7 atari games from OpenAI benchmark (NoFrameskip-v4 versions).

RL Algo BeamRider Breakout Enduro Pong Qbert Seaquest SpaceInvaders
A2C ✔️ ✔️ ✔️ ✔️ ✔️ ✔️ ✔️
ACER ✔️ ✔️ ✔️ ✔️ ✔️ ✔️
ACKTR ✔️ ✔️ ✔️ ✔️ ✔️ ✔️ ✔️
PPO2 ✔️ ✔️ ✔️ ✔️ ✔️ ✔️ ✔️
DQN ✔️ ✔️ ✔️ ✔️ ✔️ ✔️ ✔️

Additional Atari Games (to be completed):

RL Algo MsPacman
A2C ✔️
ACER ✔️
ACKTR
PPO2 ✔️
DQN

Classic Control Environments

RL Algo CartPole-v1 MountainCar-v0 Acrobot-v1 Pendulum-v0 MountainCarContinuous-v0
A2C ✔️ ✔️ ✔️
ACER ✔️ ✔️ ✔️ N/A N/A
ACKTR ✔️ ✔️ ✔️ N/A N/A
PPO2 ✔️ ✔️ ✔️ ✔️ ✔️
DQN ✔️ ✔️ ✔️ N/A N/A
DDPG N/A N/A N/A ✔️ ✔️

Box2D Environments

RL Algo BipedalWalker-v2 LunarLander-v2 LunarLanderContinuous-v2 BipedalWalkerHardcore-v2 CarRacing-v0
A2C ✔️
ACER N/A ✔️ N/A N/A N/A
ACKTR N/A ✔️ N/A N/A N/A
PPO2 ✔️ ✔️ ✔️ ✔️
DQN N/A ✔️ N/A N/A N/A
DDPG N/A ✔️

PyBullet Environments

See https://github.com/bulletphysics/bullet3/tree/master/examples/pybullet/gym/pybullet_envs. Similar to MuJoCo Envs but with a free simulator: pybullet. We are using BulletEnv-v0 version.

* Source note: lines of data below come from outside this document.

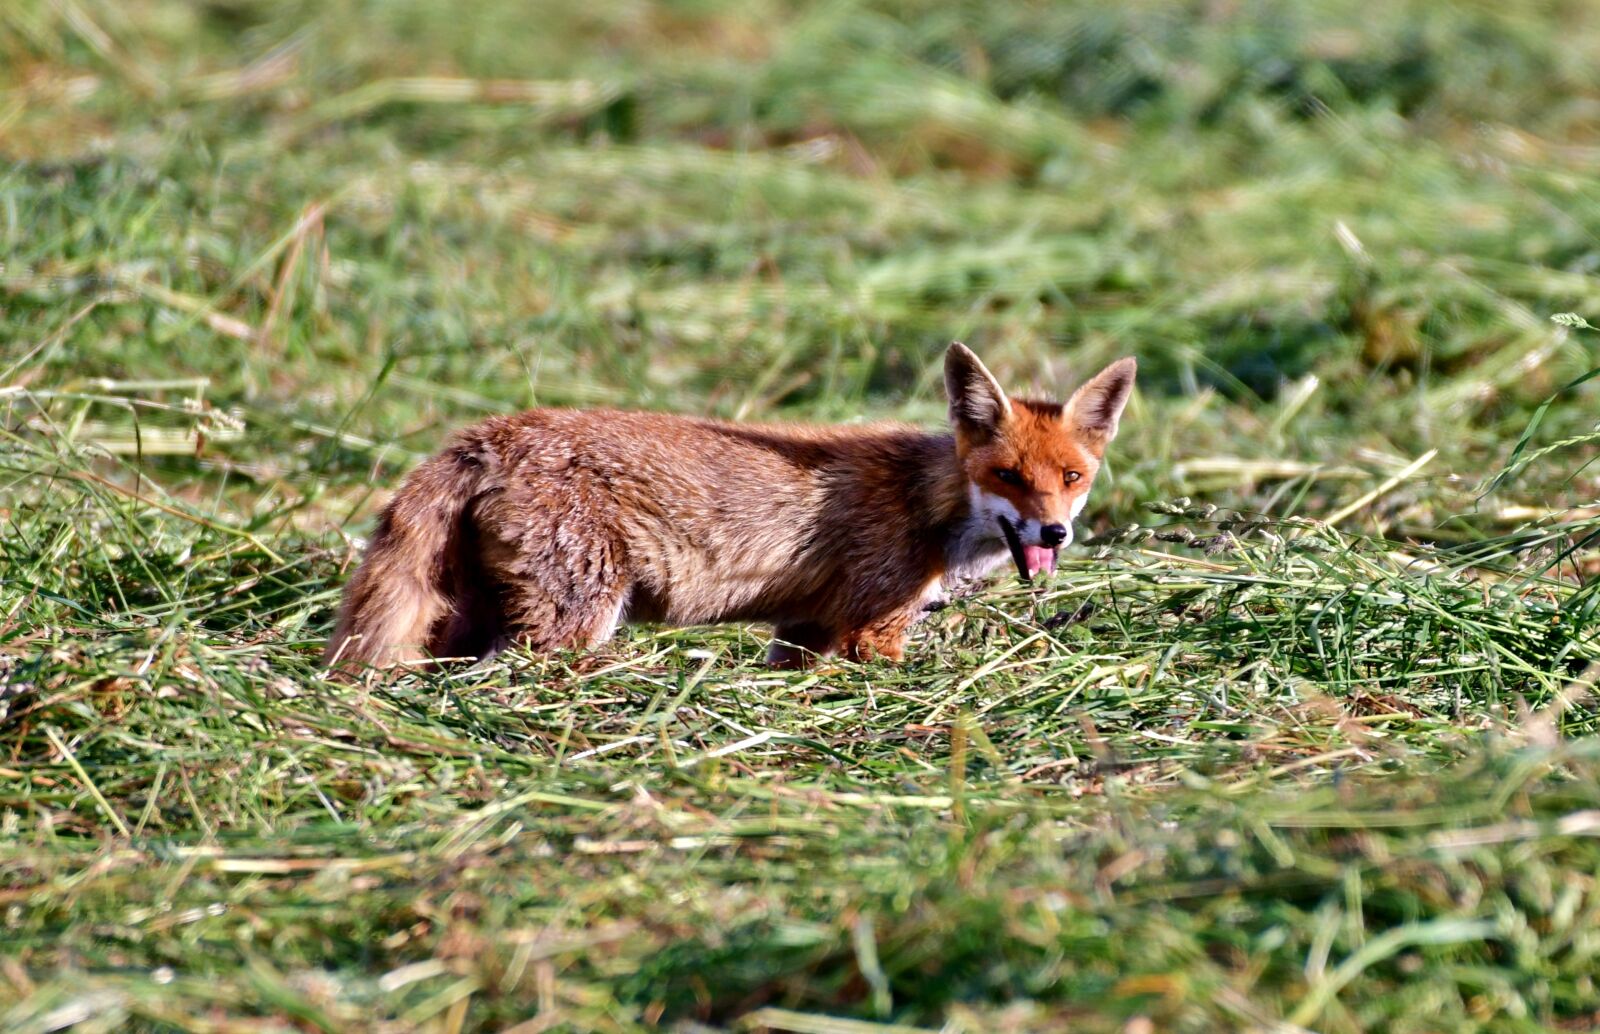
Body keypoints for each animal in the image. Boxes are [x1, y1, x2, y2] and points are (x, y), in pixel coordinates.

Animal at [325, 343, 1135, 670]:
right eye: (1008, 475)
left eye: (1071, 476)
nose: (1054, 530)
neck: (925, 503)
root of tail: (489, 433)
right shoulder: (871, 628)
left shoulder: (806, 628)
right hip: (572, 621)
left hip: (469, 617)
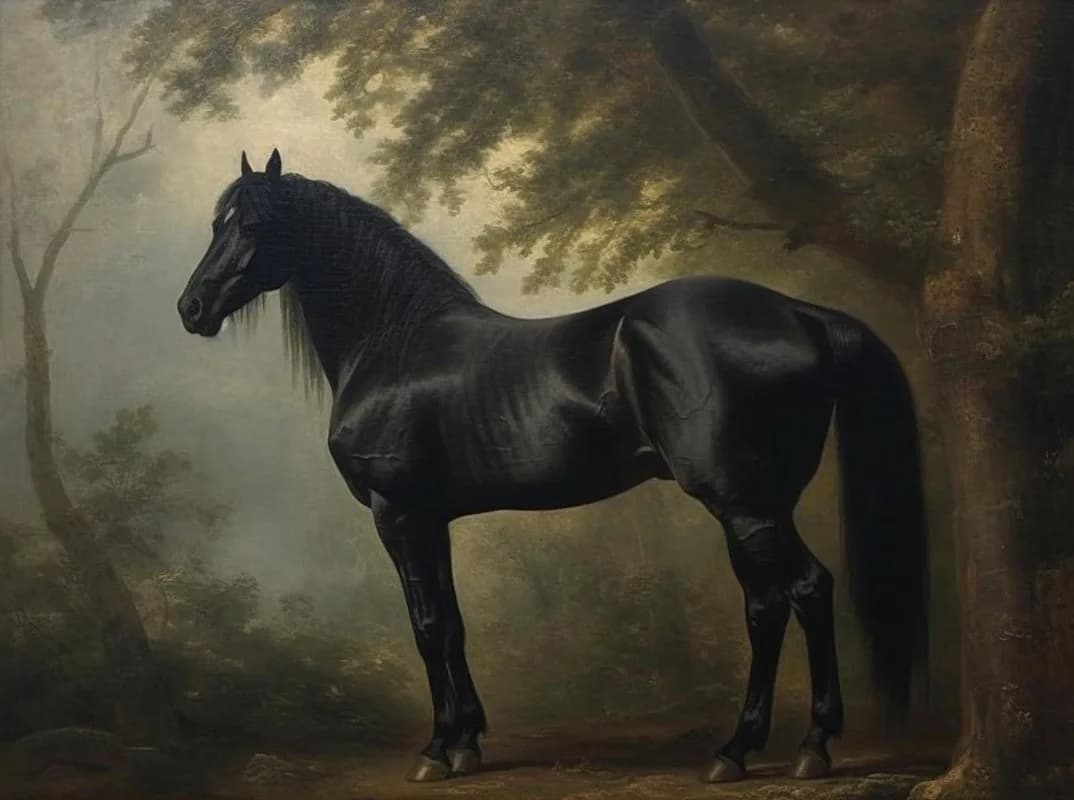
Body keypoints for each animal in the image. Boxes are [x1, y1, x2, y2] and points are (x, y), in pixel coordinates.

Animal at [178, 150, 928, 784]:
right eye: (217, 223)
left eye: (253, 223)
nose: (192, 308)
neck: (395, 343)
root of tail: (802, 314)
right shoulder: (433, 519)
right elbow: (453, 621)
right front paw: (468, 742)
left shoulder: (398, 515)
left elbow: (425, 625)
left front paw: (434, 750)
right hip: (760, 503)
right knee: (778, 602)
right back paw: (757, 749)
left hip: (741, 501)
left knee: (799, 592)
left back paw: (789, 750)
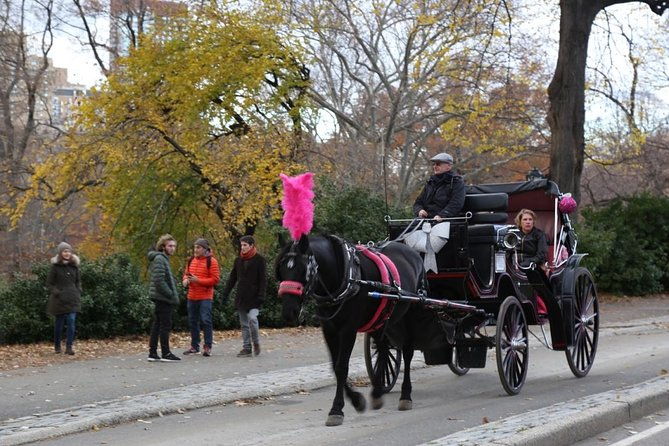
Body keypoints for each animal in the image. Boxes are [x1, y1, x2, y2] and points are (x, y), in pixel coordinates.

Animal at [276, 233, 426, 426]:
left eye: (303, 269)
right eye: (282, 269)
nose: (289, 311)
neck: (345, 277)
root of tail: (412, 252)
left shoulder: (348, 329)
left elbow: (342, 367)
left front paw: (337, 409)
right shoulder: (329, 329)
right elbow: (335, 366)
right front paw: (356, 400)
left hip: (411, 312)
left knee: (407, 352)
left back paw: (405, 395)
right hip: (382, 318)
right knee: (383, 349)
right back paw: (378, 391)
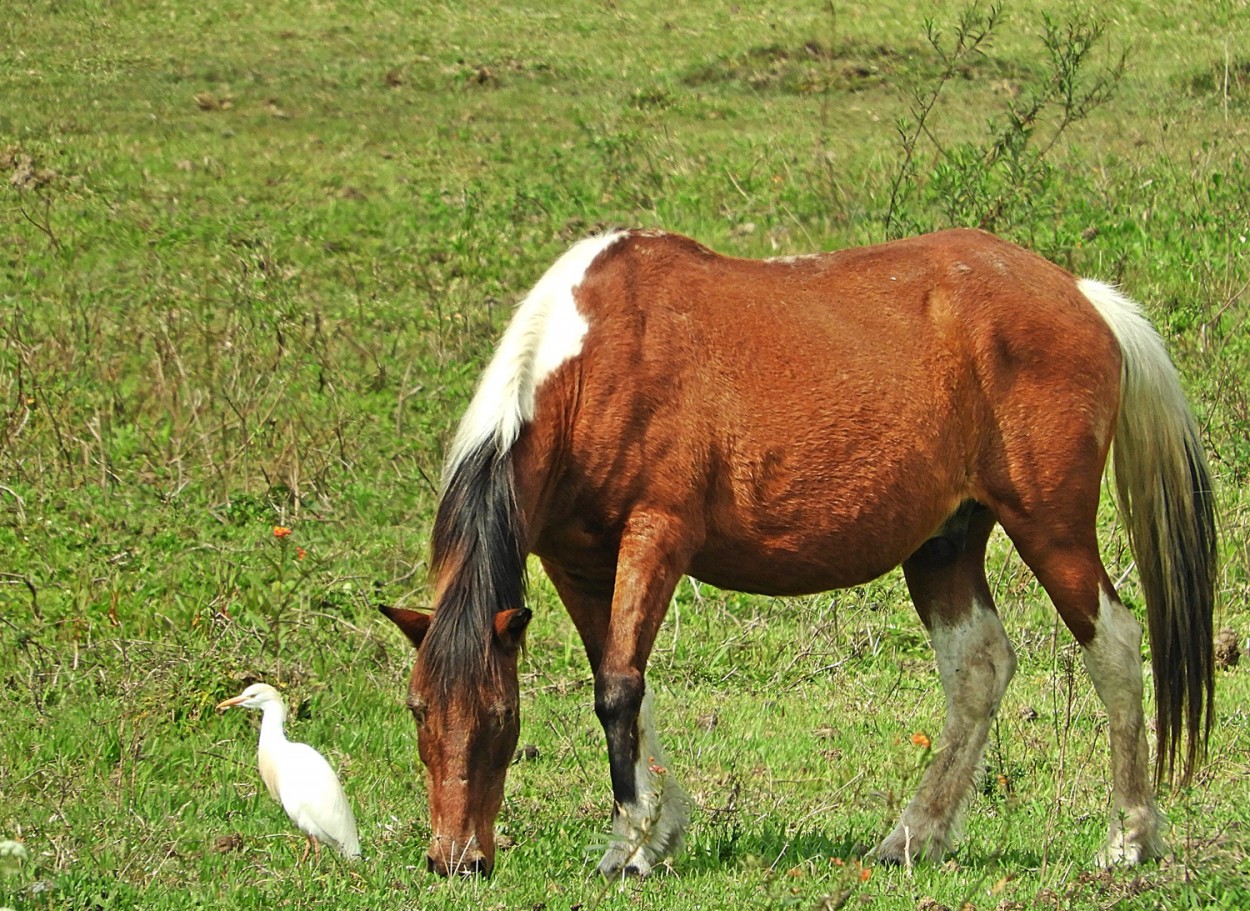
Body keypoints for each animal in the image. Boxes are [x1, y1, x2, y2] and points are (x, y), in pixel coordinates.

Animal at [382, 227, 1220, 874]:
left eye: (501, 716)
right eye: (418, 709)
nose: (456, 859)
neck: (594, 360)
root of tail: (1082, 295)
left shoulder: (656, 535)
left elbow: (618, 689)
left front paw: (631, 844)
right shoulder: (577, 560)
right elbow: (621, 683)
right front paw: (660, 824)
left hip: (1051, 527)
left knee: (1115, 648)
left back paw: (1129, 837)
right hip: (945, 544)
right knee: (979, 670)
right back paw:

RL Algo Walker2D HalfCheetah Ant Reacher Hopper Humanoid
PPO2 ✔️ ✔️ ✔️ ✔️ ✔️ ✔️
DDPG

PyBullet Envs (Continued)

RL Algo Minitaur MinitaurDuck InvertedDoublePendulum InvertedPendulumSwingup
PPO2 ✔️ ✔️ ✔️ ✔️
DDPG

Colab Notebook: Try it Online!

You can train agents online using colab notebook.

Installation

Stable-Baselines PyPi Package

apt-get install swig cmake libopenmpi-dev zlib1g-dev ffmpeg
pip install stable-baselines==2.2.1 box2d box2d-kengz pyyaml pybullet==2.1.0 pytablewriter

Please see Stable Baselines README for alternatives.

Docker Images

Build docker image (CPU):

docker build . -f docker/Dockerfile.cpu -t rl-baselines-zoo-cpu

GPU:

docker build . -f docker/Dockerfile.gpu -t rl-baselines-zoo

Pull built docker image (CPU):

docker pull araffin/rl-baselines-zoo-cpu

GPU image:

docker pull araffin/rl-baselines-zoo

Run script in the docker image:

./run_docker_cpu.sh python train.py --algo ppo2 --env CartPole-v1

Tests

To run tests, first install pytest, then:

python -m pytest -v tests/

Contributing

If you trained an agent that is not present in the rl zoo, please submit a Pull Request (containing the hyperparameters and the score too).